The mine disaster drew national attention to the small town roughly 100 miles south of Pittsburgh, said Bonnie Stewart, a journalist and professor at California State University Fullerton. Her 2012 book, No.9: The 1968 Farmington Coal Mine Disaster, chronicles the explosions and their aftermath.

"It was on the nightly news. People across the world could see what had happened and what a tragedy like that looked like," said Stewart, formerly a professor at West Virginia University.

New regulations

Early the next year, 40,000 West Virginia coal miners staged a wildcat strike to demand better health benefits and raise awareness about black lung disease. In Washington, widows of the late miners testified before Congress, which ultimately passed the Federal Coal Mine Health and Safety Act of 1969.

"It was the beginning of a real federal oversight for the health and safety of the people who go underground," Stewart said.

Under the new law, mines were subject to more federal inspections, fines for safety violations and criminal penalties for the most egregious ones. Miners disabled by black lung could receive benefits.

"By their deaths," Stewart wrote in her book, "the 78 coal miners prevented thousands of underground miners from a similar fate."

Davitt McAteer, a mine safety expert who went on to work for the federal Mine Safety and Health Administration under President Clinton, grew up in nearby Fairmont, W.Va. A law student at West Virginia University in November 1968, McAteer called safety advocate Ralph Nader to ask how they might help push together for tougher health and safety standards. Nader's staff, McAteer said, helped to write the landmark 1969 law.

"It was pivotal for this industry, for the health and safety movement around the country. You saw other industries copy what the mine industry was doing in terms of education, in terms of research, in terms of regulations," McAteer said.

An annual memorial service

In Farmington, hundreds attended this year's memorial service, including West Virginia Senator Joe Manchin. Manchin grew up in Farmington and lost an uncle in the mine disaster, one of many such disasters in the state's history. The No. 9 mine alone had a history of serious safety violations, and a 1954 explosion there killed 16 men.

"It's awful when you have so many tragedies that have to happen before necessary changes are made. But the miners have paid. They've paid with their sweat and their blood," Manchin said.

Nonetheless, George Butt said he still feels "bitter." His family and others are suing the mine company all these years later. Murray Energy now owns Consolidation Coal, and company attorneys have argued the Farmington families should have filed the lawsuit within two years of the disaster. Most families reached a $10,000 settlement with the coal company shortly after the explosion.

But the families say it wasn't until 2014 that they uncovered new evidence to support the latest suit: A head electrician turned off an alarm on a ventilation fan used to rid the mine of deadly methane gas. If the alarm had sounded, power to the mine would have been shut off.
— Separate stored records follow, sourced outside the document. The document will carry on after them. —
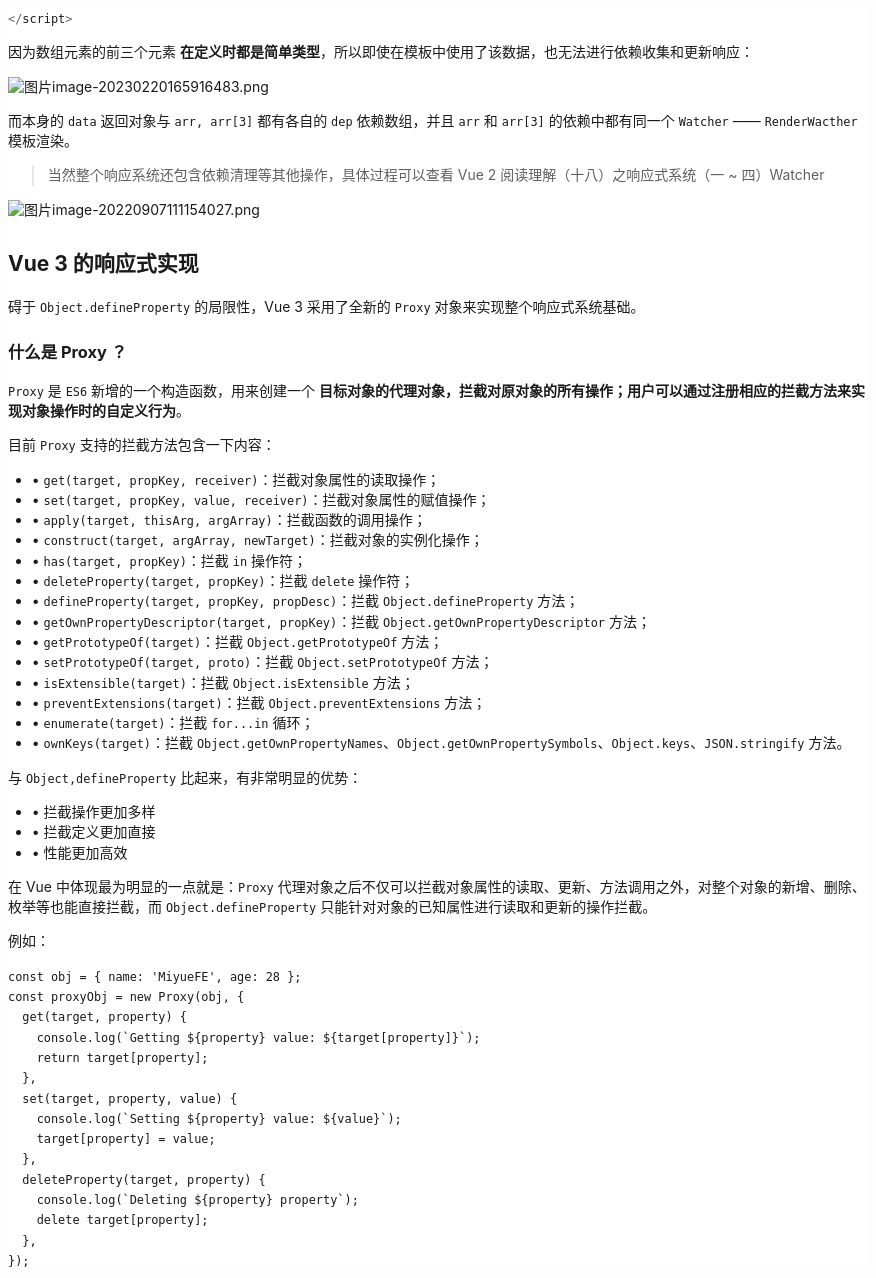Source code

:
 ```js
</script>
```

因为数组元素的前三个元素 **在定义时都是简单类型**，所以即使在模板中使用了该数据，也无法进行依赖收集和更新响应：

![图片](https://mmbiz.qpic.cn/mmbiz_png/pman3QtrTawViclZEmHCpYTwM69daBBiaobASpEU3Hhcm3hKiagEhFLsIDt97O9ibu2KIxvDN7rEsrVWAl7Q8hmrTw/640?wx_fmt=png&wxfrom=5&wx_lazy=1&wx_co=1)image-20230220165916483.png

而本身的 `data` 返回对象与 `arr, arr[3]` 都有各自的 `dep` 依赖数组，并且 `arr` 和 `arr[3]` 的依赖中都有同一个 `Watcher` —— `RenderWacther` 模板渲染。

> 当然整个响应系统还包含依赖清理等其他操作，具体过程可以查看 Vue 2 阅读理解（十八）之响应式系统（一 ~ 四）Watcher

![图片](https://mmbiz.qpic.cn/mmbiz/pman3QtrTawViclZEmHCpYTwM69daBBiaodWUus1RxQEPs0VN37iccuN5CRCDE6ibFq9aNSYILhDhiciaxvrZbWDd9gw/640?wx_fmt=other&wxfrom=5&wx_lazy=1&wx_co=1)image-20220907111154027.png

## Vue 3 的响应式实现

碍于 `Object.defineProperty` 的局限性，Vue 3 采用了全新的 `Proxy` 对象来实现整个响应式系统基础。

### 什么是 Proxy ？

`Proxy` 是 `ES6` 新增的一个构造函数，用来创建一个 **目标对象的代理对象，拦截对原对象的所有操作；用户可以通过注册相应的拦截方法来实现对象操作时的自定义行为**。

目前 `Proxy` 支持的拦截方法包含一下内容：

- • `get(target, propKey, receiver)`：拦截对象属性的读取操作；
- • `set(target, propKey, value, receiver)`：拦截对象属性的赋值操作；
- • `apply(target, thisArg, argArray)`：拦截函数的调用操作；
- • `construct(target, argArray, newTarget)`：拦截对象的实例化操作；
- • `has(target, propKey)`：拦截 `in` 操作符；
- • `deleteProperty(target, propKey)`：拦截 `delete` 操作符；
- • `defineProperty(target, propKey, propDesc)`：拦截 `Object.defineProperty` 方法；
- • `getOwnPropertyDescriptor(target, propKey)`：拦截 `Object.getOwnPropertyDescriptor` 方法；
- • `getPrototypeOf(target)`：拦截 `Object.getPrototypeOf` 方法；
- • `setPrototypeOf(target, proto)`：拦截 `Object.setPrototypeOf` 方法；
- • `isExtensible(target)`：拦截 `Object.isExtensible` 方法；
- • `preventExtensions(target)`：拦截 `Object.preventExtensions` 方法；
- • `enumerate(target)`：拦截 `for...in` 循环；
- • `ownKeys(target)`：拦截 `Object.getOwnPropertyNames`、`Object.getOwnPropertySymbols`、`Object.keys`、`JSON.stringify` 方法。

与 `Object,defineProperty` 比起来，有非常明显的优势：

- • 拦截操作更加多样
- • 拦截定义更加直接
- • 性能更加高效

在 Vue 中体现最为明显的一点就是：`Proxy` 代理对象之后不仅可以拦截对象属性的读取、更新、方法调用之外，对整个对象的新增、删除、枚举等也能直接拦截，而 `Object.defineProperty` 只能针对对象的已知属性进行读取和更新的操作拦截。

例如：

```
const obj = { name: 'MiyueFE', age: 28 };
const proxyObj = new Proxy(obj, {
  get(target, property) {
    console.log(`Getting ${property} value: ${target[property]}`);
    return target[property];
  },
  set(target, property, value) {
    console.log(`Setting ${property} value: ${value}`);
    target[property] = value;
  },
  deleteProperty(target, property) {
    console.log(`Deleting ${property} property`);
    delete target[property];
  },
});
```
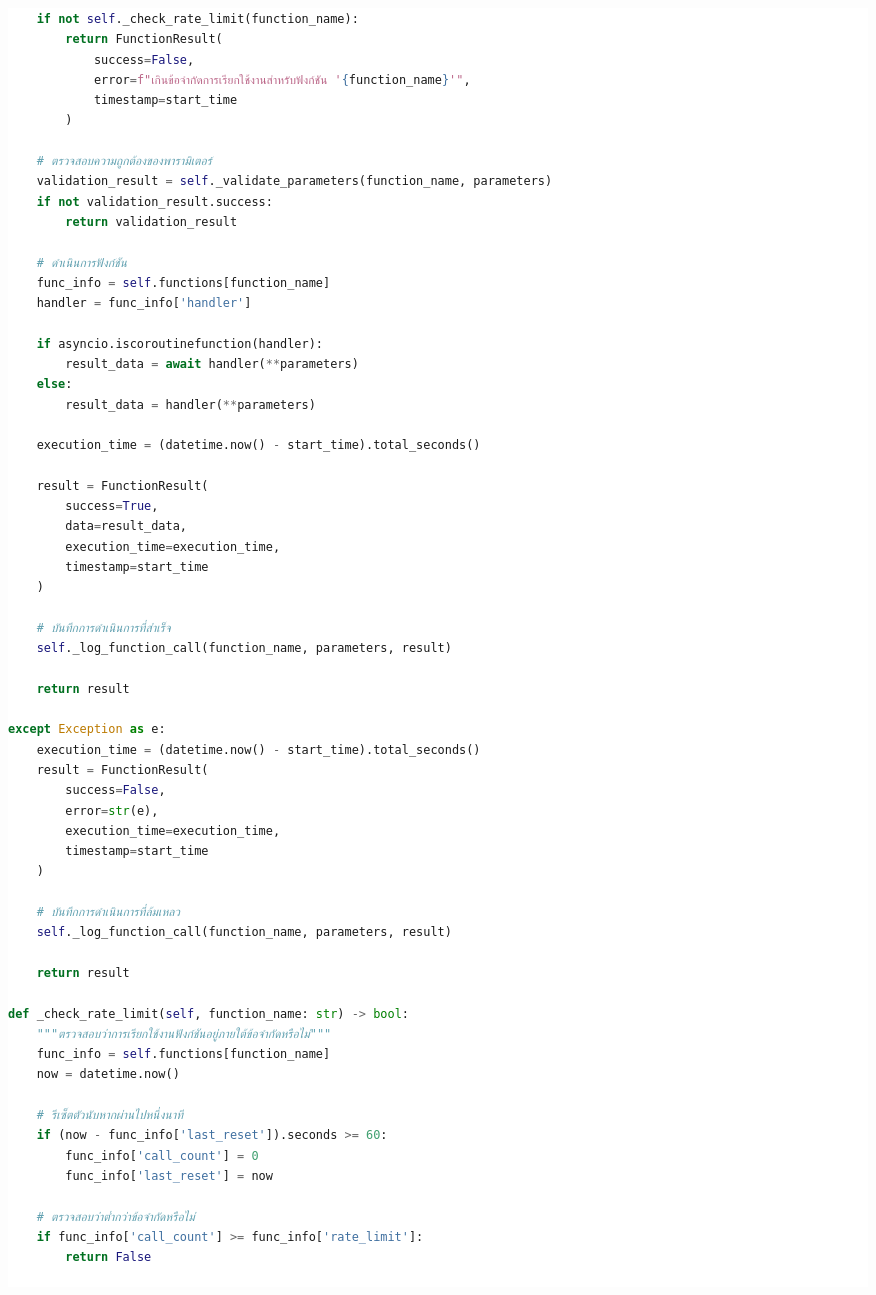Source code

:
 ```python
    if not self._check_rate_limit(function_name):
        return FunctionResult(
            success=False,
            error=f"เกินข้อจำกัดการเรียกใช้งานสำหรับฟังก์ชัน '{function_name}'",
            timestamp=start_time
        )
    
    # ตรวจสอบความถูกต้องของพารามิเตอร์
    validation_result = self._validate_parameters(function_name, parameters)
    if not validation_result.success:
        return validation_result
    
    # ดำเนินการฟังก์ชัน
    func_info = self.functions[function_name]
    handler = func_info['handler']
    
    if asyncio.iscoroutinefunction(handler):
        result_data = await handler(**parameters)
    else:
        result_data = handler(**parameters)
    
    execution_time = (datetime.now() - start_time).total_seconds()
    
    result = FunctionResult(
        success=True,
        data=result_data,
        execution_time=execution_time,
        timestamp=start_time
    )
    
    # บันทึกการดำเนินการที่สำเร็จ
    self._log_function_call(function_name, parameters, result)
    
    return result
    
except Exception as e:
    execution_time = (datetime.now() - start_time).total_seconds()
    result = FunctionResult(
        success=False,
        error=str(e),
        execution_time=execution_time,
        timestamp=start_time
    )
    
    # บันทึกการดำเนินการที่ล้มเหลว
    self._log_function_call(function_name, parameters, result)
    
    return result

def _check_rate_limit(self, function_name: str) -> bool:
    """ตรวจสอบว่าการเรียกใช้งานฟังก์ชันอยู่ภายใต้ข้อจำกัดหรือไม่"""
    func_info = self.functions[function_name]
    now = datetime.now()
    
    # รีเซ็ตตัวนับหากผ่านไปหนึ่งนาที
    if (now - func_info['last_reset']).seconds >= 60:
        func_info['call_count'] = 0
        func_info['last_reset'] = now
    
    # ตรวจสอบว่าต่ำกว่าข้อจำกัดหรือไม่
    if func_info['call_count'] >= func_info['rate_limit']:
        return False
    
```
A 1990 federal report revealed that a build-up of methane gas caused by poor ventilation contributed to the explosion.

In 2015, a retired federal mine inspector, Larry Layne, wrote in a sworn affidavit that a mine electrician named Leonard Sacchetti told him in 1970 that Sacchetti helped the mine's head electrician, Alex Kovarbasich, disable the alarm.

Layne wrote the memo in 1970, but said in the affidavit that Sacchetti asked him not to use his name. Bonnie Stewart first uncovered Layne's memo in 2008 while researching her book, and she learned that the then-district manager for the U.S. Bureau of Mines ordered the memo to be filed away. Stewart found it at the U.S. Department of Labor mine library in Beckley, W.Va.

"It was my understanding," Layne wrote in 2015, "that Consolidated Coal Company directed Alex Kovarbasich to disconnect the [alarm] before the November 20, 1968 explosion."

Timothy Bailey, an attorney for the families, said it wasn't the memo, but the discovery that the company played a role that became his "smoking gun."

"It's the information that a member of management was involved that gave the information necessary to file the suit, and we filed the suit within two years of learning that information," he said.

But a judge threw out the lawsuit last year. The families have appealed, and earlier this year, the 4th U.S. Circuit Court of Appeals asked the West Virginia Supreme Court to weigh in on the statute of limitations.